Pay-for-performance programs are becoming ubiquitous across all payers. The evidence on whether and how well they work, however, is not well-established. A recent paper published by the National Bureau of Economic Research reviewed the effects of a Canadian physician pay-for-performance initiative. Evaluating the results of these initiatives in the US is difficult because physicians are subject to many varying reimbursement and quality programs and it is difficult to conduct real randomized clinical trials. The Canadian study was somewhat simpler because Canada is a single payer system. This study evaluated a pay-for-performance program initiated in Ontario and covers a ten-year period before and after the program was introduced and is able to compare physicians before and after they were in the program as well as physicians in the program with doctors outside of it. (NBER Paper)
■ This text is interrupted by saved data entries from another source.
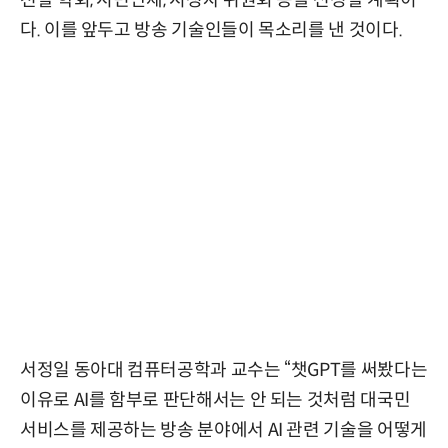
천할 학회, 시민단체, 시청자 위원회 등을 선정할 계획이
다. 이를 앞두고 방송 기술인들이 목소리를 낸 것이다.
서정일 동아대 컴퓨터공학과 교수는 “챗GPT를 써봤다는
이유로 AI를 함부로 판단해서는 안 되는 것처럼 대국민
서비스를 제공하는 방송 분야에서 AI 관련 기술을 어떻게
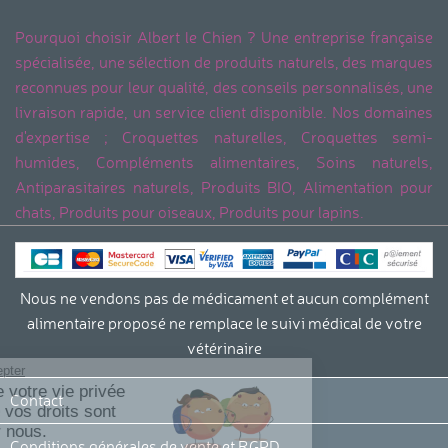
Pourquoi choisir Albert le Chien ? Une entreprise française
spécialisée, une sélection de produits naturels, des marques
reconnues pour leur qualité, des conseils personnalisés, une
livraison rapide, un service client disponible. Nos domaines
d'expertise ; Croquettes naturelles, Croquettes semi-
humides, Compléments alimentaires, Soins naturels,
Antiparasitaires naturels, Produits BIO, Alimentation pour
chats, Produits pour oiseaux, Produits pour lapins.
Nous ne vendons pas de médicament et aucun complément
alimentaire proposé ne remplace le suivi médical de votre
vétérinaire
Continuer sans accepter
La protection de votre vie privée
Contact
et le respect de vos droits sont
importants pour nous.
Conditions générales de vente et RGPD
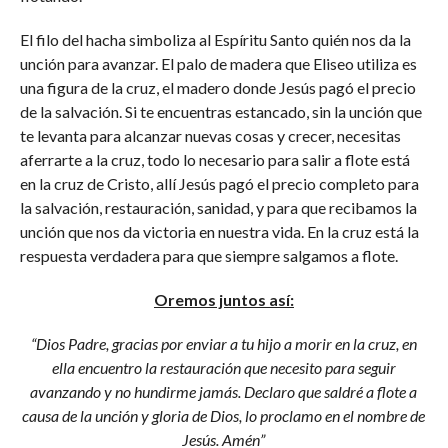
El filo del hacha simboliza al Espíritu Santo quién nos da la
unción para avanzar. El palo de madera que Eliseo utiliza es
una figura de la cruz, el madero donde Jesús pagó el precio
de la salvación. Si te encuentras estancado, sin la unción que
te levanta para alcanzar nuevas cosas y crecer, necesitas
aferrarte a la cruz, todo lo necesario para salir a flote está
en la cruz de Cristo, allí Jesús pagó el precio completo para
la salvación, restauración, sanidad, y para que recibamos la
unción que nos da victoria en nuestra vida. En la cruz está la
respuesta verdadera para que siempre salgamos a flote.
Oremos juntos así:
“Dios Padre, gracias por enviar a tu hijo a morir en la cruz, en
ella encuentro la restauración que necesito para seguir
avanzando y no hundirme jamás. Declaro que saldré a flote a
causa de la unción y gloria de Dios, lo proclamo en el nombre de
Jesús. Amén”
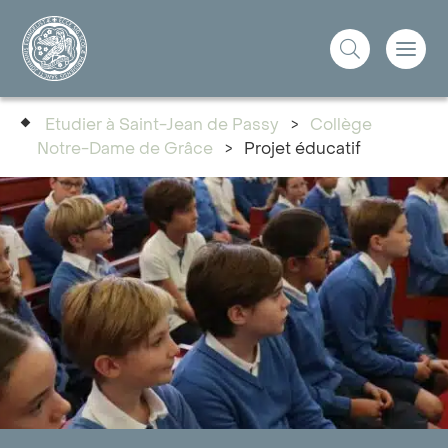
Etudier à Saint-Jean de Passy
>
Collège
Notre-Dame de Grâce
>
Projet éducatif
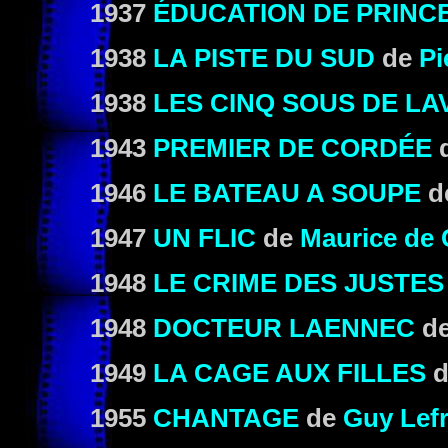
1937
ÉDUCATION DE PRINC
1938
LA PISTE DU SUD
de
Pi
1938
LES CINQ SOUS DE L
1943
PREMIER DE CORDÉE
1946
LE BATEAU A SOUPE
d
1947
UN FLIC
de
Maurice de
1948
LE CRIME DES JUSTES
1948
DOCTEUR LAENNEC
d
1949
LA CAGE AUX FILLES
d
1955
CHANTAGE
de
Guy Lef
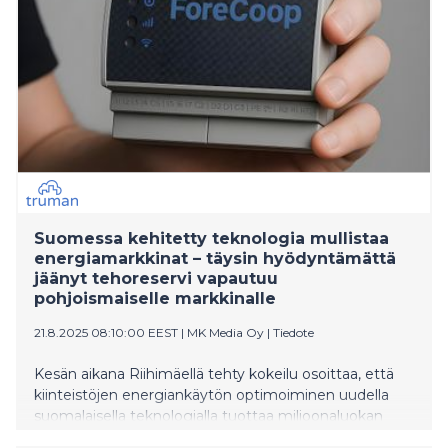
Suomessa kehitetty teknologia mullistaa
energiamarkkinat – täysin hyödyntämättä
jäänyt tehoreservi vapautuu
pohjoismaiselle markkinalle
21.8.2025 08:10:00 EEST
|
MK Media Oy
|
Tiedote
Kesän aikana Riihimäellä tehty kokeilu osoittaa, että
kiinteistöjen energiankäytön optimoiminen uudella
suomalaisella teknologialla tuottaa miljoonaluokan
säästöpotentiaalin. VTT:llä kehitetyn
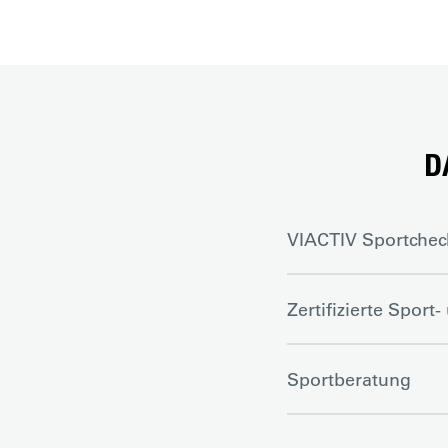
D
VIACTIV Sportcheck
Zertifizierte Sport
Sportberatung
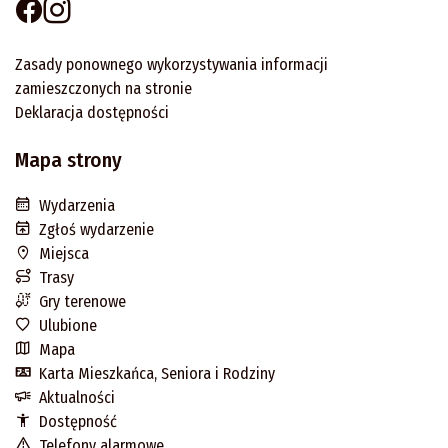
Zasady ponownego wykorzystywania informacji
zamieszczonych na stronie
Deklaracja dostępności
Mapa strony
Wydarzenia
Zgłoś wydarzenie
Miejsca
Trasy
Gry terenowe
Ulubione
Mapa
Karta Mieszkańca, Seniora i Rodziny
Aktualności
Dostępność
Telefony alarmowe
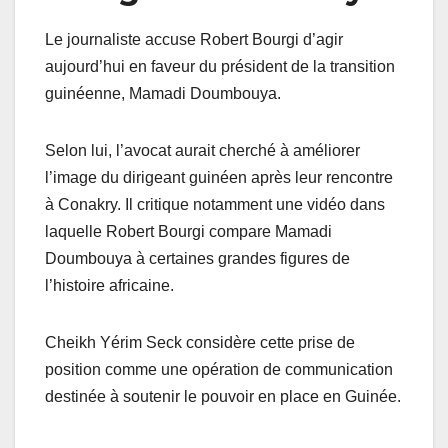
Le journaliste accuse Robert Bourgi d’agir
aujourd’hui en faveur du président de la transition
guinéenne, Mamadi Doumbouya.
Selon lui, l’avocat aurait cherché à améliorer
l’image du dirigeant guinéen après leur rencontre
à Conakry. Il critique notamment une vidéo dans
laquelle Robert Bourgi compare Mamadi
Doumbouya à certaines grandes figures de
l’histoire africaine.
Cheikh Yérim Seck considère cette prise de
position comme une opération de communication
destinée à soutenir le pouvoir en place en Guinée.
The Ontario program had incentives for preventive care and care around specific treatment or needs. In regard to preventive care, physicians are rewarded both for contacting patients about it and for actually delivering certain preventive items. In some cases the physicians receive the payment directly, in others the group they are in gets it. For the targeted services, the physicians are rewarded for delivery above a minimum and always directly receive the payment. Not all physicians were eligible for or enrolled in the incentive program, providing for a natural experiment. The researchers had data allowing them to adjust for patient population characteristics, as well as provider characteristics. They also employed several strategies to help mitigate the effect of confounding variables. In the end, 2,185 physicians were evaluated for their response to the pay-for-performance incentives.
There were three groups of physicians; those who were never eligible for the incentive program; those who became eligible after the program was started and those who were eligible at the start. Overall, the results found a very modest effect of the incentives. The bonuses for contacting patients in regard to preventive care appeared to have no effect. The incentives did appear to improve rates of senior flu shot, Pap smear, mammography and colorectal cancer screening. The payments for the specific services did not affect the delivery of those services. In regard to preventive care, younger doctors, those in larger practices and those with the lowest baseline rates appeared to be most impacted by the incentive payments. One possible explanation for the results is that the payments were not large enough, particularly in regard to costs of achievement, to move behavior. Overall, the results suggest that caution should be used in assuming that pay-for-performance will necessarily change physician behavior.